• Provided records:
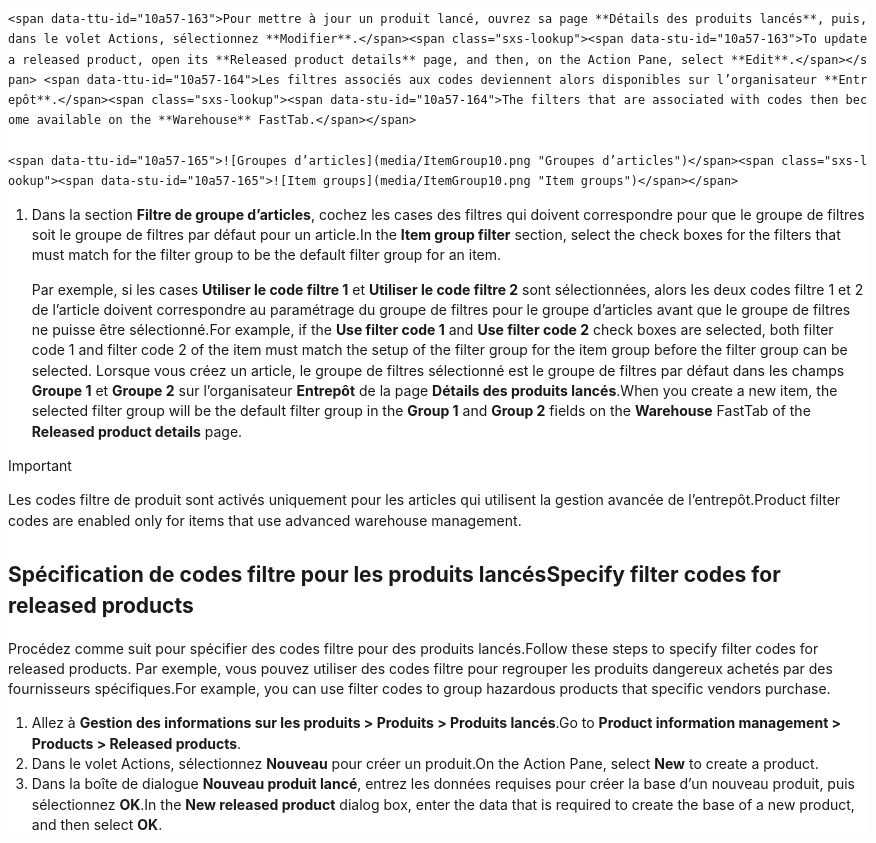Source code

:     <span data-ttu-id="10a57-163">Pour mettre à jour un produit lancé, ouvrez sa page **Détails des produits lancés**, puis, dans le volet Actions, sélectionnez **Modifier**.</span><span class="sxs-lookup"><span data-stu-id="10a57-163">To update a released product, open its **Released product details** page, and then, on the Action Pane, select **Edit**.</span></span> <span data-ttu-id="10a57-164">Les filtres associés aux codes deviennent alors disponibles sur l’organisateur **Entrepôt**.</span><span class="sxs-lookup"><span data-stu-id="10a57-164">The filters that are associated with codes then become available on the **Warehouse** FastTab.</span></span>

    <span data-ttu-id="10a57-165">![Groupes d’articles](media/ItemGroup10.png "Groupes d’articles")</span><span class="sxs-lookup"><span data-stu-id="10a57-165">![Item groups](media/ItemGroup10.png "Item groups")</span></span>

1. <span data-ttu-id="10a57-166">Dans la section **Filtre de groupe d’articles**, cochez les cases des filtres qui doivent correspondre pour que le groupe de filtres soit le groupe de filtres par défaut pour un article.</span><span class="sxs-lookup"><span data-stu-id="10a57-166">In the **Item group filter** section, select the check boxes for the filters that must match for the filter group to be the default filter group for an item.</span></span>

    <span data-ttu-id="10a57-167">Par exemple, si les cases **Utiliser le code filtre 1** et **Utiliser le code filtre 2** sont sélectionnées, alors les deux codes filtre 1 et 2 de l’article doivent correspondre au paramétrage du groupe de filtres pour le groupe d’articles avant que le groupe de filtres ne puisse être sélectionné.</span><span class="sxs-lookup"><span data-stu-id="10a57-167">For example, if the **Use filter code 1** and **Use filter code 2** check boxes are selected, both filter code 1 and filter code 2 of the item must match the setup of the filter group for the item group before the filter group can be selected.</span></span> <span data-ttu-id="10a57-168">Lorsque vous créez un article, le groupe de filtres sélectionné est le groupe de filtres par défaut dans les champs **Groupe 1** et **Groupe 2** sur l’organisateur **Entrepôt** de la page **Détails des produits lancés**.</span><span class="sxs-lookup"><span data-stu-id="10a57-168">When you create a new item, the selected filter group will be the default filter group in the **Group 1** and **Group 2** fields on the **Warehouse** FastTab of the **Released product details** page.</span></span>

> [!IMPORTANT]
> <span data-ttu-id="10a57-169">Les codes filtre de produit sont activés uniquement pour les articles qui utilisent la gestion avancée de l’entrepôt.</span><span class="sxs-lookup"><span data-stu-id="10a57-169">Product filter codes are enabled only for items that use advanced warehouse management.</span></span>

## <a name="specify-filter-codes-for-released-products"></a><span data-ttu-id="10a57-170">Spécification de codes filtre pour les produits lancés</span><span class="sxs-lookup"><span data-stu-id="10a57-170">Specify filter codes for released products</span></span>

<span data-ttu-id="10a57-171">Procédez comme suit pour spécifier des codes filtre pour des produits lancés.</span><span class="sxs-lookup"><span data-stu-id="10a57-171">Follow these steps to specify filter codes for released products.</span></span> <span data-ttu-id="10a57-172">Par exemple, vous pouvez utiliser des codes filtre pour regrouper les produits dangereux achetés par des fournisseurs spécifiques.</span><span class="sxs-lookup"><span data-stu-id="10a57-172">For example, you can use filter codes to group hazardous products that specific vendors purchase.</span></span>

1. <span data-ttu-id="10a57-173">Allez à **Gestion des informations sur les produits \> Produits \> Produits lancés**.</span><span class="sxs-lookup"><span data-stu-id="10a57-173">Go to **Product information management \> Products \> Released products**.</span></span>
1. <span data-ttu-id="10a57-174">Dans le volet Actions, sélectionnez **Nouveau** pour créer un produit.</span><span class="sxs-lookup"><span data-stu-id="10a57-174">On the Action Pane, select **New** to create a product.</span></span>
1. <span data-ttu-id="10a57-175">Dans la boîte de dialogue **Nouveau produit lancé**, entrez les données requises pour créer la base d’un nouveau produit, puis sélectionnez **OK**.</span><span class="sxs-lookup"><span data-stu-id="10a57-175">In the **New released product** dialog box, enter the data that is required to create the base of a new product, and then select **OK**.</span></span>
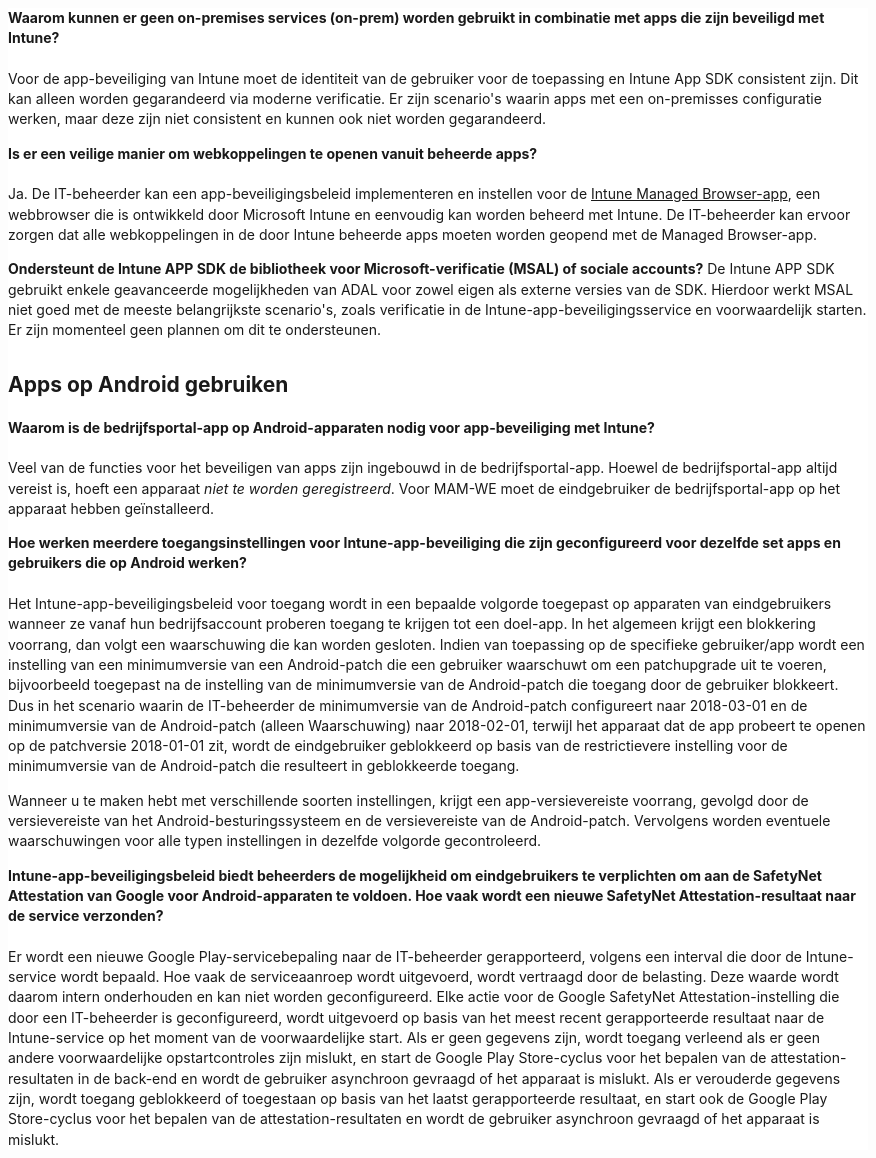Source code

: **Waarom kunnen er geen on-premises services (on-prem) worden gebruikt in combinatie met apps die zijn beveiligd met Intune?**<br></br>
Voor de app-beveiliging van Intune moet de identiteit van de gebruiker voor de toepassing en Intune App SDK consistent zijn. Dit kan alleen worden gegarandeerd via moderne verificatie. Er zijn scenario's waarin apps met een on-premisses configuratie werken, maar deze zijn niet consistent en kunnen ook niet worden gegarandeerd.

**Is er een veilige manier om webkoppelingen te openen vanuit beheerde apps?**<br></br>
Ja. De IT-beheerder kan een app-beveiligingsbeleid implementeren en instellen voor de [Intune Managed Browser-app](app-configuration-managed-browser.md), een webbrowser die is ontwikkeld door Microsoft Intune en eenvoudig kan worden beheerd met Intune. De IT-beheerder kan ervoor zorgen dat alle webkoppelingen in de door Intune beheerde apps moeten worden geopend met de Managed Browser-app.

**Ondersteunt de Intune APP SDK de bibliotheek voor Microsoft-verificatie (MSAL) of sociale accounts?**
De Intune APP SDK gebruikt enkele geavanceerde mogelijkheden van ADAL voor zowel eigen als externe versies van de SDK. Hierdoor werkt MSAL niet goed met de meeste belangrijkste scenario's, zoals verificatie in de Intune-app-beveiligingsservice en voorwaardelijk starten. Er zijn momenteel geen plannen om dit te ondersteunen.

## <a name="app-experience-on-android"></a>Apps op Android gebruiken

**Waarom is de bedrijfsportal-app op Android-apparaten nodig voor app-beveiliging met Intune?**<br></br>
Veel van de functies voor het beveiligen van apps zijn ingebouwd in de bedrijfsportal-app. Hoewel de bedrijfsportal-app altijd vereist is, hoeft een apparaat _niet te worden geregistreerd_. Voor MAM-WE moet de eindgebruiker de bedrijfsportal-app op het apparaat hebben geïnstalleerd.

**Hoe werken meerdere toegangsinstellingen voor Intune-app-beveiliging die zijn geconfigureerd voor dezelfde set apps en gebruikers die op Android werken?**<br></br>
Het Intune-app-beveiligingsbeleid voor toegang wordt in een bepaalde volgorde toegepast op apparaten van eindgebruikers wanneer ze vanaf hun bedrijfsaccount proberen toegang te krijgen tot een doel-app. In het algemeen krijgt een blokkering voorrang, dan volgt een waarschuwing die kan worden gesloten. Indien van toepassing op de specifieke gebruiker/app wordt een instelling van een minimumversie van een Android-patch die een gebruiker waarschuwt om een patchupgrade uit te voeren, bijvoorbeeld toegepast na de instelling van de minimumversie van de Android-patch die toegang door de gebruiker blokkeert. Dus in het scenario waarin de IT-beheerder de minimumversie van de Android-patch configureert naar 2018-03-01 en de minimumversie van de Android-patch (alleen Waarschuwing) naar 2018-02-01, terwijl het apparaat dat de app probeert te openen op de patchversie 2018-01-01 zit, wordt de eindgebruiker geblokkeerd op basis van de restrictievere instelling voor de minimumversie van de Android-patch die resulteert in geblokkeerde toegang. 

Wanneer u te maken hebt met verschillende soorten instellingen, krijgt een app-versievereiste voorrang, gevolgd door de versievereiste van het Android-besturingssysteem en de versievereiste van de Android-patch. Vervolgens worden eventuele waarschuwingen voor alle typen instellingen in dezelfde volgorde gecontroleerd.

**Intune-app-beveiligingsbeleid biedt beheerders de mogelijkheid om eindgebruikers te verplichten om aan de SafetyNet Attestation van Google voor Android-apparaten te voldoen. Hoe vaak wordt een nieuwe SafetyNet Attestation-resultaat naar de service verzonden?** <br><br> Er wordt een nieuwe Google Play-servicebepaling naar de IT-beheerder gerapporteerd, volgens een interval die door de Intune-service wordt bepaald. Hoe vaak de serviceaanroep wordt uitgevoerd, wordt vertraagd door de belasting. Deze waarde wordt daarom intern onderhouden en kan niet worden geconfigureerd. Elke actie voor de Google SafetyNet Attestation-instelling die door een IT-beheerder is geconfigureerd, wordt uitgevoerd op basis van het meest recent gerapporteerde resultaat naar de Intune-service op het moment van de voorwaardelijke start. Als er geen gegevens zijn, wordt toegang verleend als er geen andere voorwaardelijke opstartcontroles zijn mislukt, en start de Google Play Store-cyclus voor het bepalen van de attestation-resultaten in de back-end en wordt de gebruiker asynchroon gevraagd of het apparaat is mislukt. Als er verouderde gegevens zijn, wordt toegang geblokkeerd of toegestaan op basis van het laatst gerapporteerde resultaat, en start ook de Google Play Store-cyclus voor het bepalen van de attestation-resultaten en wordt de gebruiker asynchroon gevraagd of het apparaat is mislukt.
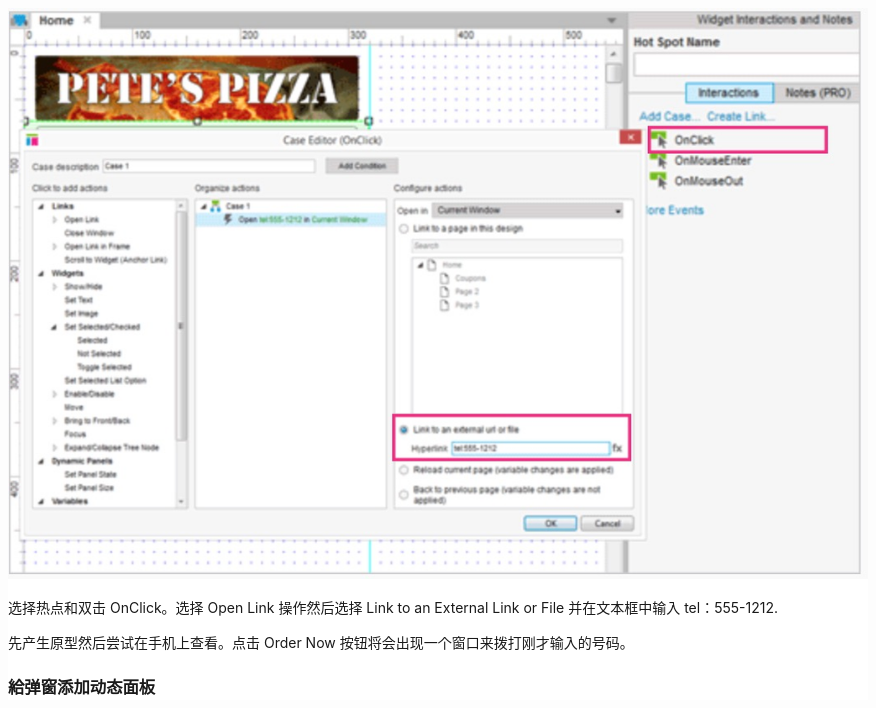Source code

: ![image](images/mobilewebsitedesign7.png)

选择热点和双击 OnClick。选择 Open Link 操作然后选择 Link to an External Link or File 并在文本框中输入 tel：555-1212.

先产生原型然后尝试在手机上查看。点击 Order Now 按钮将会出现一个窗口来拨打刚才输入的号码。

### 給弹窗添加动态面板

• Exercise directions: Could you extract, with no changes, every line from the one containing "先产生原型然后尝试在手机上查看。点击 Order Now" through the end of the records above?

• Result below:
先产生原型然后尝试在手机上查看。点击 Order Now 按钮将会出现一个窗口来拨打刚才输入的号码。

### 給弹窗添加动态面板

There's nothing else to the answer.